OS, Inc. provides revenue management (billing) services to covered entities. I recently reported on a phishing-related breach they experienced in 2018 that was first disclosed this month. As I noted in that post, their notification specifically mentioned a number of their affected clients. Their disclosure did not, however, provide a total number of patients affected, nor name clients who probably wanted to make the disclosure to their patients themselves.
So here’s what we know so far, and there’s likely a lot more to come:
- Spectrum Health Lakeland: they disclosed the breach to 1,100 St. Joseph’s patients
- Tahoe Forest Health District – mentioned in OS’s notice, but no release or numbers from them yet.
- Sparta Community Hospital – mentioned in OS’s notice, but no release or numbers from them yet.
- Sauk Prairie Healthcare, Inc. – mentioned in OS’s notice, but no release or numbers from them yet.
- Idaho Department of Health and Welfare – mentioned in OS’ notice.
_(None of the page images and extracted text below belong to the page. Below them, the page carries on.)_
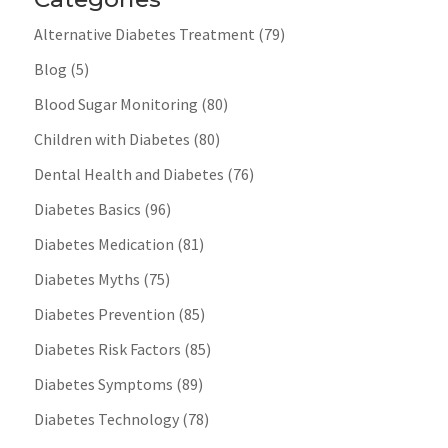
Alternative Diabetes Treatment
(79)
Blog
(5)
Blood Sugar Monitoring
(80)
Children with Diabetes
(80)
Dental Health and Diabetes
(76)
Diabetes Basics
(96)
Diabetes Medication
(81)
Diabetes Myths
(75)
Diabetes Prevention
(85)
Diabetes Risk Factors
(85)
Diabetes Symptoms
(89)
Diabetes Technology
(78)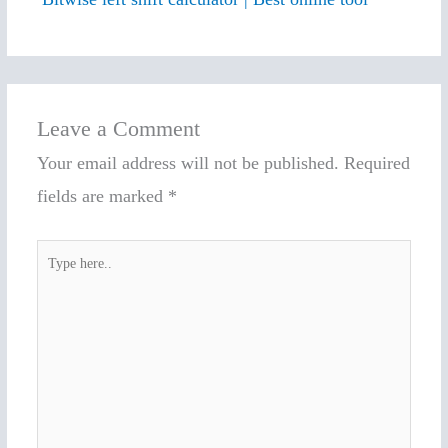
Leave a Comment
Your email address will not be published.
Required
fields are marked
*
Type
here..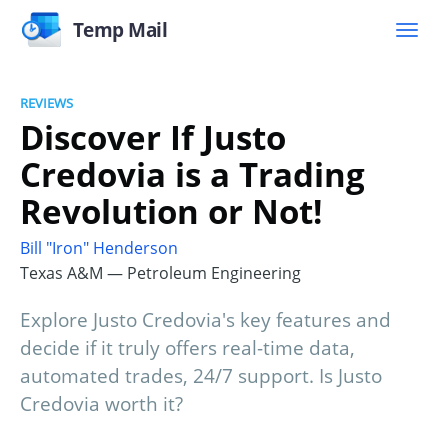
Temp Mail
REVIEWS
Discover If Justo
Credovia is a Trading
Revolution or Not!
Bill "Iron" Henderson
Texas A&M — Petroleum Engineering
Explore Justo Credovia's key features and
decide if it truly offers real-time data,
automated trades, 24/7 support. Is Justo
Credovia worth it?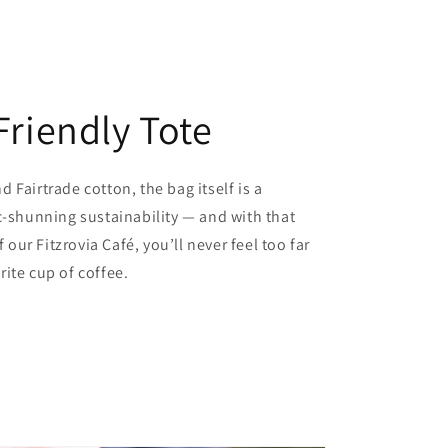
Friendly Tote
 Fairtrade cotton, the bag itself is a
c-shunning sustainability — and with that
f our Fitzrovia Café, you’ll never feel too far
ite cup of coffee.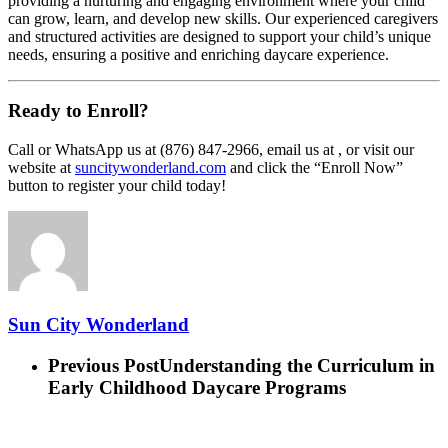
providing a nurturing and engaging environment where your child
can grow, learn, and develop new skills. Our experienced caregivers
and structured activities are designed to support your child’s unique
needs, ensuring a positive and enriching daycare experience.
Ready to Enroll?
Call or WhatsApp us at (876) 847-2966, email us at , or visit our
website at
suncitywonderland.com
and click the “Enroll Now”
button to register your child today!
Sun City Wonderland
Previous Post
Understanding the Curriculum in
Early Childhood Daycare Programs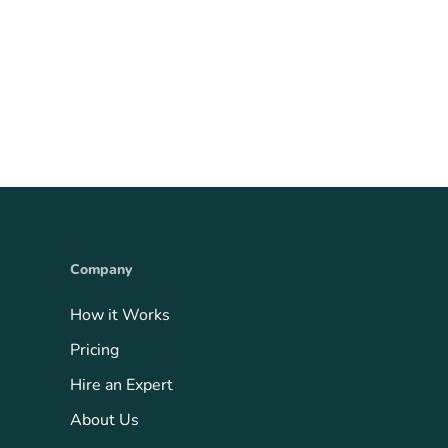
Company
How it Works
Pricing
Hire an Expert
About Us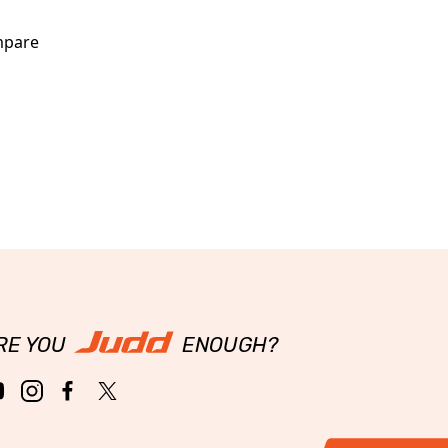
pare
RE YOU
ENOUGH?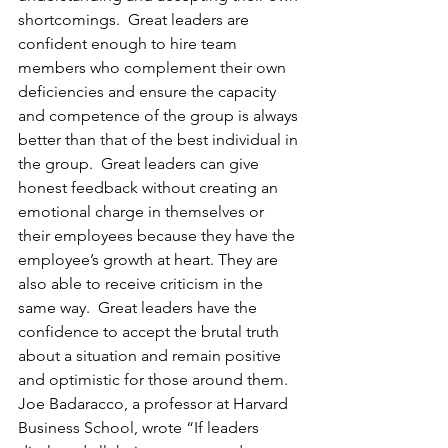
shortcomings.  Great leaders are 
confident enough to hire team 
members who complement their own 
deficiencies and ensure the capacity 
and competence of the group is always 
better than that of the best individual in 
the group.  Great leaders can give 
honest feedback without creating an 
emotional charge in themselves or 
their employees because they have the 
employee’s growth at heart. They are 
also able to receive criticism in the 
same way.  Great leaders have the 
confidence to accept the brutal truth 
about a situation and remain positive 
and optimistic for those around them.  
Joe Badaracco, a professor at Harvard 
Business School, wrote “If leaders 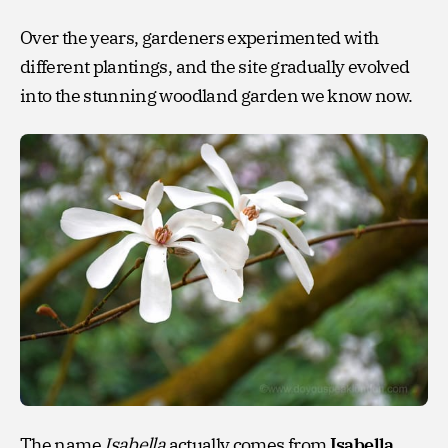
Over the years, gardeners experimented with
different plantings, and the site gradually evolved
into the stunning woodland garden we know now.
The name
Isabella
actually comes from
Isabella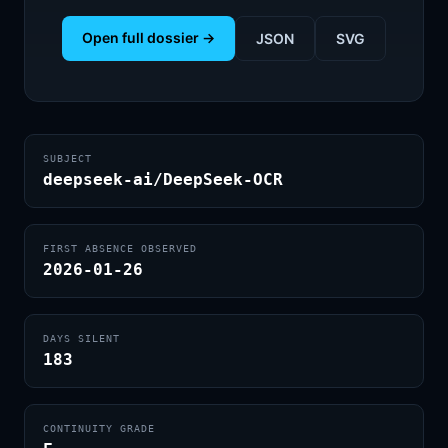
Open full dossier →
JSON
SVG
SUBJECT
deepseek-ai/DeepSeek-OCR
FIRST ABSENCE OBSERVED
2026-01-26
DAYS SILENT
183
CONTINUITY GRADE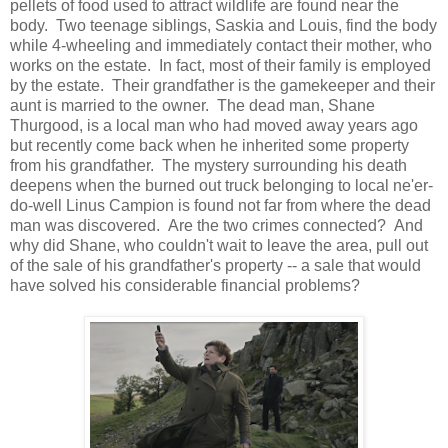
pellets of food used to attract wildlife are found near the
body. Two teenage siblings, Saskia and Louis, find the body
while 4-wheeling and immediately contact their mother, who
works on the estate. In fact, most of their family is employed
by the estate. Their grandfather is the gamekeeper and their
aunt is married to the owner. The dead man, Shane
Thurgood, is a local man who had moved away years ago
but recently come back when he inherited some property
from his grandfather. The mystery surrounding his death
deepens when the burned out truck belonging to local ne'er-
do-well Linus Campion is found not far from where the dead
man was discovered. Are the two crimes connected? And
why did Shane, who couldn't wait to leave the area, pull out
of the sale of his grandfather's property -- a sale that would
have solved his considerable financial problems?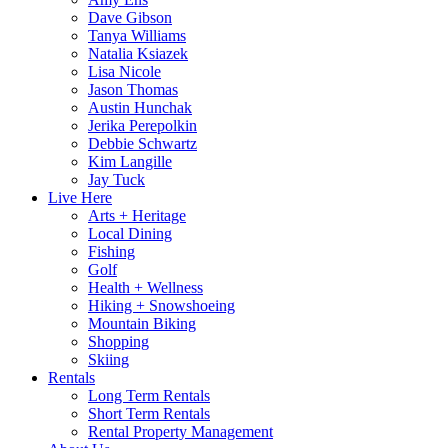
Dave Gibson
Tanya Williams
Natalia Ksiazek
Lisa Nicole
Jason Thomas
Austin Hunchak
Jerika Perepolkin
Debbie Schwartz
Kim Langille
Jay Tuck
Live Here
Arts + Heritage
Local Dining
Fishing
Golf
Health + Wellness
Hiking + Snowshoeing
Mountain Biking
Shopping
Skiing
Rentals
Long Term Rentals
Short Term Rentals
Rental Property Management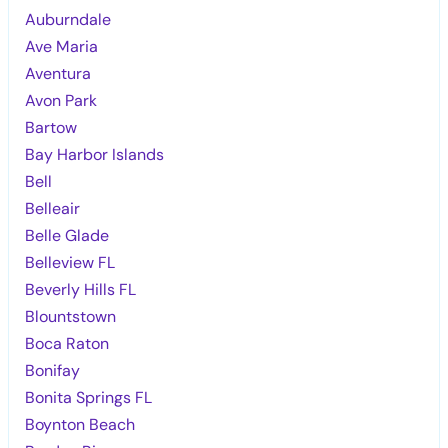
Auburndale
Ave Maria
Aventura
Avon Park
Bartow
Bay Harbor Islands
Bell
Belleair
Belle Glade
Belleview FL
Beverly Hills FL
Blountstown
Boca Raton
Bonifay
Bonita Springs FL
Boynton Beach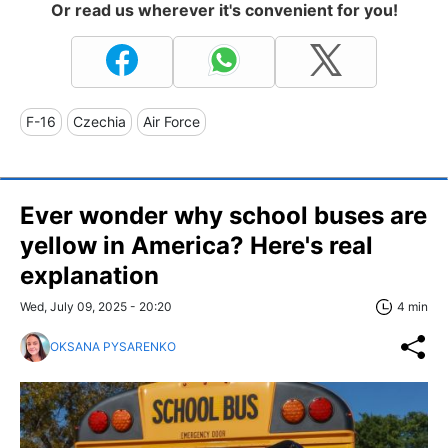
Or read us wherever it's convenient for you!
F-16
Czechia
Air Force
Ever wonder why school buses are
yellow in America? Here's real
explanation
Wed, July 09, 2025 - 20:20
4 min
OKSANA PYSARENKO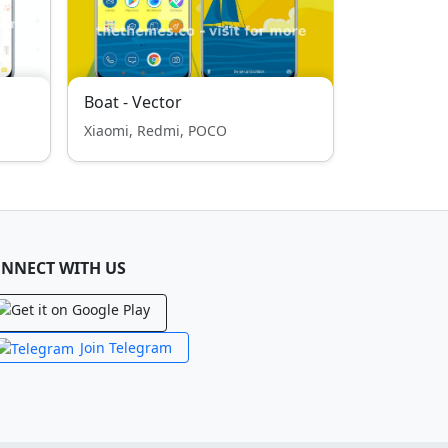
Boat - Vector
Xiaomi, Redmi, POCO
NNECT WITH US
Join Telegram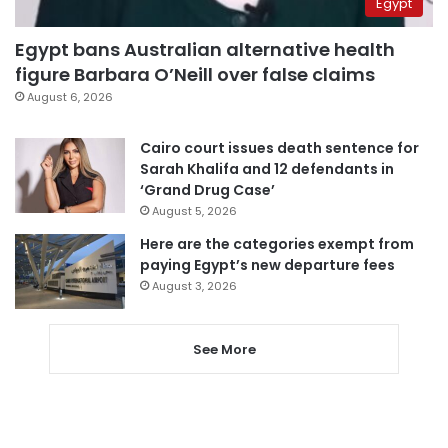
Egypt
Egypt bans Australian alternative health
figure Barbara O’Neill over false claims
August 6, 2026
Cairo court issues death sentence for
Sarah Khalifa and 12 defendants in
‘Grand Drug Case’
August 5, 2026
Here are the categories exempt from
paying Egypt’s new departure fees
August 3, 2026
See More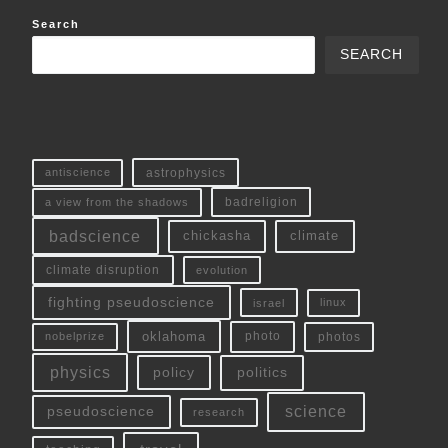
Search
SEARCH
antiscience
astrophysics
a view from the shadows
badreligion
badscience
chickasha
climate
climate disruption
evolution
fighting pseudoscience
linux
israel
oklahoma
photo
nobelprize
photos
physics
policy
politics
science
pseudoscience
research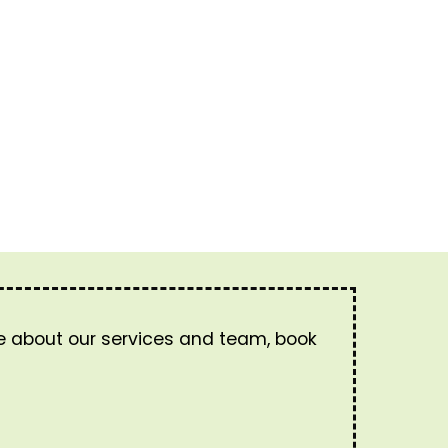
re about our services and team, book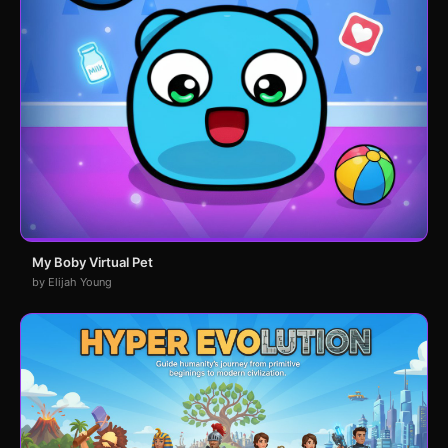
My Boby Virtual Pet
by Elijah Young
A media report reveals that 2,060 were notified.
- Fort Healthcare in Wisconsin – mentioned in OS’s notice. A media report reveals that they are reportedly notifying 19,000 patients.
- Midwest Medical Center – not mentioned in OS’s notice, but media reports that they are notifying 8,000 patients.
I’ll try to update this post as I find more details. Feel free to let me know of any updates if you find them.